CACTI: Leveraging Copy Masking and Contextual Information to Improve Tabular Data Imputation
This work addresses data quality issues in tabular datasets for data scientists and analysts, offering incremental improvements by integrating missingness patterns and contextual cues.
The paper tackles the problem of imputing missing values in tabular data by introducing CACTI, a masked autoencoding approach that uses copy masking and contextual information, achieving an average R^2 gain of 7.8% over state-of-the-art methods across various missingness conditions.

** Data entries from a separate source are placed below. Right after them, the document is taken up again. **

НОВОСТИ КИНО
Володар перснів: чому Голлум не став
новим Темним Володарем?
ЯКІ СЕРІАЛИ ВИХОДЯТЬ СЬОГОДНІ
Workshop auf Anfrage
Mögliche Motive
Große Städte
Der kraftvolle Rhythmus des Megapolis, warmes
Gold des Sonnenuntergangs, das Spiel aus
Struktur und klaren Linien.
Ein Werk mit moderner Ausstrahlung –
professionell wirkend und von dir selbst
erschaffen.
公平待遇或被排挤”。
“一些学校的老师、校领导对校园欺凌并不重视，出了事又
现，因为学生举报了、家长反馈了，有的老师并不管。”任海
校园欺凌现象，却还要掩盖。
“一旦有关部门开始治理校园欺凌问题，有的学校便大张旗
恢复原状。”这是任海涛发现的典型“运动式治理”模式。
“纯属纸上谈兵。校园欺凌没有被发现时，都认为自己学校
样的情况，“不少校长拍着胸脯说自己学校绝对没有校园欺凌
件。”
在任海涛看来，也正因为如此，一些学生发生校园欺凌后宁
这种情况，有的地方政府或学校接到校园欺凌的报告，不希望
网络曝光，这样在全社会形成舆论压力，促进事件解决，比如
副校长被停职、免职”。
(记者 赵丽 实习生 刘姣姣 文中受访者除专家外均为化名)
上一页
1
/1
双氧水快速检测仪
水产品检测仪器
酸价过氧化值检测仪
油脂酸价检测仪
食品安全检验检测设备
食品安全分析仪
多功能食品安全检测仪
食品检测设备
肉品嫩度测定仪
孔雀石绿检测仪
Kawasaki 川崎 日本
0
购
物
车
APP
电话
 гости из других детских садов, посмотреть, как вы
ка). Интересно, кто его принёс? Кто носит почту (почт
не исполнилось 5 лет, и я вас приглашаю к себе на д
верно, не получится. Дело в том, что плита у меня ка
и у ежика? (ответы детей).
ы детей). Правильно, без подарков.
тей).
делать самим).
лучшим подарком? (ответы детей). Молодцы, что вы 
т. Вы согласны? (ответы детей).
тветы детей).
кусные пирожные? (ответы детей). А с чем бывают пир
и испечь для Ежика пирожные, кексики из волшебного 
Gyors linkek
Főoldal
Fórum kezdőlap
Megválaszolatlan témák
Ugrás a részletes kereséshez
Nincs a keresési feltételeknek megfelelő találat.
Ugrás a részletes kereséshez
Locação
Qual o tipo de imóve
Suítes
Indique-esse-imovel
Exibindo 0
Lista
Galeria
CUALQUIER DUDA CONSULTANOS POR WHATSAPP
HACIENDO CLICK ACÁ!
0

We present CACTI, a masked autoencoding approach for imputing tabular data that leverages the structure in missingness patterns and contextual information. Our approach employs a novel median truncated copy masking training strategy that encourages the model to learn from empirical patterns of missingness while incorporating semantic relationships between features - captured by column names and text descriptions - to better represent feature dependence. These dual sources of inductive bias enable CACTI to outperform state-of-the-art methods - an average $R^2$ gain of 7.8% over the next best method (13.4%, 6.1%, and 5.3% under missing not at random, at random and completely at random, respectively) - across a diverse range of datasets and missingness conditions. Our results highlight the value of leveraging dataset-specific contextual information and missingness patterns to enhance imputation performance.